▸ Aim of the task
Reproduce the complete listing without any deviation.
======== Given records
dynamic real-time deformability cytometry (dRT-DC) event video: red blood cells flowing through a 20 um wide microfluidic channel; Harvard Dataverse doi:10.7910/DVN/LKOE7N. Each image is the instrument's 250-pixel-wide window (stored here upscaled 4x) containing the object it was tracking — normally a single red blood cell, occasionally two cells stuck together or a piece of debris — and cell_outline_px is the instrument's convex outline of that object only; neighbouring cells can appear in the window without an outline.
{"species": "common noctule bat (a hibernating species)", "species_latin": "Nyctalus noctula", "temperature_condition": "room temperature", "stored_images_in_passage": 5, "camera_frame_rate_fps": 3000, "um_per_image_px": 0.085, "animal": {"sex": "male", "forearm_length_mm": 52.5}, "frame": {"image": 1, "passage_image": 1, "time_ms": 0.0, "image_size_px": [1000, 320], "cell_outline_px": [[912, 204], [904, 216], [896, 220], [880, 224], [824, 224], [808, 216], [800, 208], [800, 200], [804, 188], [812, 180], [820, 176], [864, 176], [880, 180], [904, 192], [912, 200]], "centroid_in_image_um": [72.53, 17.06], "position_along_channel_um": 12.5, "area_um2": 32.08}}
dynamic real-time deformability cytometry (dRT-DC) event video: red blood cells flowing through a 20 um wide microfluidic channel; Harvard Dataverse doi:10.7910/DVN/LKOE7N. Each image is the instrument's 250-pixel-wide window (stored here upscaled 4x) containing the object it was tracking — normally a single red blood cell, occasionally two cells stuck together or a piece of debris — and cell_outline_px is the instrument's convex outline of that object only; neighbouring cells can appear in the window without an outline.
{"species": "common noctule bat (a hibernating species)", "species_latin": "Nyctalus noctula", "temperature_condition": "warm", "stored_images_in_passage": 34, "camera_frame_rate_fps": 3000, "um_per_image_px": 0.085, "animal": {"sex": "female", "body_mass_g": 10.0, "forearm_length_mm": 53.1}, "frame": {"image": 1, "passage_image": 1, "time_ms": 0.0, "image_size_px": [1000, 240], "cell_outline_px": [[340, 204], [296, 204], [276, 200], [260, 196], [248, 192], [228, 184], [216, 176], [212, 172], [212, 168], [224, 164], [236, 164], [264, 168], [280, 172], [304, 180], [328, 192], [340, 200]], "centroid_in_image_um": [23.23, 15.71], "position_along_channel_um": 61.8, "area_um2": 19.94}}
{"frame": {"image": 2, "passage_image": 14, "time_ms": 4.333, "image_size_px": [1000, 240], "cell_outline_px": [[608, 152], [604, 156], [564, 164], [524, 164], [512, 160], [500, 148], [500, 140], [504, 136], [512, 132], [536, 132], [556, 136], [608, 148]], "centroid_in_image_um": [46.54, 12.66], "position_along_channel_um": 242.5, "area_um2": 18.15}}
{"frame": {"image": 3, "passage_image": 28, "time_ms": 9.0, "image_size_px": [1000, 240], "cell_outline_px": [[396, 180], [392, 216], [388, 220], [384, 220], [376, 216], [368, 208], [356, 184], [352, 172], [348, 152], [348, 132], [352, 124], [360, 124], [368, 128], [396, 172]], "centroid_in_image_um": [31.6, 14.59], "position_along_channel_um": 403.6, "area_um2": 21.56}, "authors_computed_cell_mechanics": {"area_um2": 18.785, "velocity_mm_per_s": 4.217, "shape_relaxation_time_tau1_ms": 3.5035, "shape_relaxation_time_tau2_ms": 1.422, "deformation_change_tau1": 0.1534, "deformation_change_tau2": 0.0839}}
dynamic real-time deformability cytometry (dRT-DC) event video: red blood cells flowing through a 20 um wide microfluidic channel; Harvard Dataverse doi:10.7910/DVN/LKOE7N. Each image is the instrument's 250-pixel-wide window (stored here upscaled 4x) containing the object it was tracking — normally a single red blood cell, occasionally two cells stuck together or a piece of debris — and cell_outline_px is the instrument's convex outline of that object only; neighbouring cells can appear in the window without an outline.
================
▸ Answer below
dynamic real-time deformability cytometry (dRT-DC) event video: red blood cells flowing through a 20 um wide microfluidic channel; Harvard Dataverse doi:10.7910/DVN/LKOE7N. Each image is the instrument's 250-pixel-wide window (stored here upscaled 4x) containing the object it was tracking — normally a single red blood cell, occasionally two cells stuck together or a piece of debris — and cell_outline_px is the instrument's convex outline of that object only; neighbouring cells can appear in the window without an outline.
{"species": "common noctule bat (a hibernating species)", "species_latin": "Nyctalus noctula", "temperature_condition": "room temperature", "stored_images_in_passage": 5, "camera_frame_rate_fps": 3000, "um_per_image_px": 0.085, "animal": {"sex": "male", "forearm_length_mm": 52.5}, "frame": {"image": 1, "passage_image": 1, "time_ms": 0.0, "image_size_px": [1000, 320], "cell_outline_px": [[912, 204], [904, 216], [896, 220], [880, 224], [824, 224], [808, 216], [800, 208], [800, 200], [804, 188], [812, 180], [820, 176], [864, 176], [880, 180], [904, 192], [912, 200]], "centroid_in_image_um": [72.53, 17.06], "position_along_channel_um": 12.5, "area_um2": 32.08}}
dynamic real-time deformability cytometry (dRT-DC) event video: red blood cells flowing through a 20 um wide microfluidic channel; Harvard Dataverse doi:10.7910/DVN/LKOE7N. Each image is the instrument's 250-pixel-wide window (stored here upscaled 4x) containing the object it was tracking — normally a single red blood cell, occasionally two cells stuck together or a piece of debris — and cell_outline_px is the instrument's convex outline of that object only; neighbouring cells can appear in the window without an outline.
{"species": "common noctule bat (a hibernating species)", "species_latin": "Nyctalus noctula", "temperature_condition": "warm", "stored_images_in_passage": 34, "camera_frame_rate_fps": 3000, "um_per_image_px": 0.085, "animal": {"sex": "female", "body_mass_g": 10.0, "forearm_length_mm": 53.1}, "frame": {"image": 1, "passage_image": 1, "time_ms": 0.0, "image_size_px": [1000, 240], "cell_outline_px": [[340, 204], [296, 204], [276, 200], [260, 196], [248, 192], [228, 184], [216, 176], [212, 172], [212, 168], [224, 164], [236, 164], [264, 168], [280, 172], [304, 180], [328, 192], [340, 200]], "centroid_in_image_um": [23.23, 15.71], "position_along_channel_um": 61.8, "area_um2": 19.94}}
{"frame": {"image": 2, "passage_image": 14, "time_ms": 4.333, "image_size_px": [1000, 240], "cell_outline_px": [[608, 152], [604, 156], [564, 164], [524, 164], [512, 160], [500, 148], [500, 140], [504, 136], [512, 132], [536, 132], [556, 136], [608, 148]], "centroid_in_image_um": [46.54, 12.66], "position_along_channel_um": 242.5, "area_um2": 18.15}}
{"frame": {"image": 3, "passage_image": 28, "time_ms": 9.0, "image_size_px": [1000, 240], "cell_outline_px": [[396, 180], [392, 216], [388, 220], [384, 220], [376, 216], [368, 208], [356, 184], [352, 172], [348, 152], [348, 132], [352, 124], [360, 124], [368, 128], [396, 172]], "centroid_in_image_um": [31.6, 14.59], "position_along_channel_um": 403.6, "area_um2": 21.56}, "authors_computed_cell_mechanics": {"area_um2": 18.785, "velocity_mm_per_s": 4.217, "shape_relaxation_time_tau1_ms": 3.5035, "shape_relaxation_time_tau2_ms": 1.422, "deformation_change_tau1": 0.1534, "deformation_change_tau2": 0.0839}}
dynamic real-time deformability cytometry (dRT-DC) event video: red blood cells flowing through a 20 um wide microfluidic channel; Harvard Dataverse doi:10.7910/DVN/LKOE7N. Each image is the instrument's 250-pixel-wide window (stored here upscaled 4x) containing the object it was tracking — normally a single red blood cell, occasionally two cells stuck together or a piece of debris — and cell_outline_px is the instrument's convex outline of that object only; neighbouring cells can appear in the window without an outline.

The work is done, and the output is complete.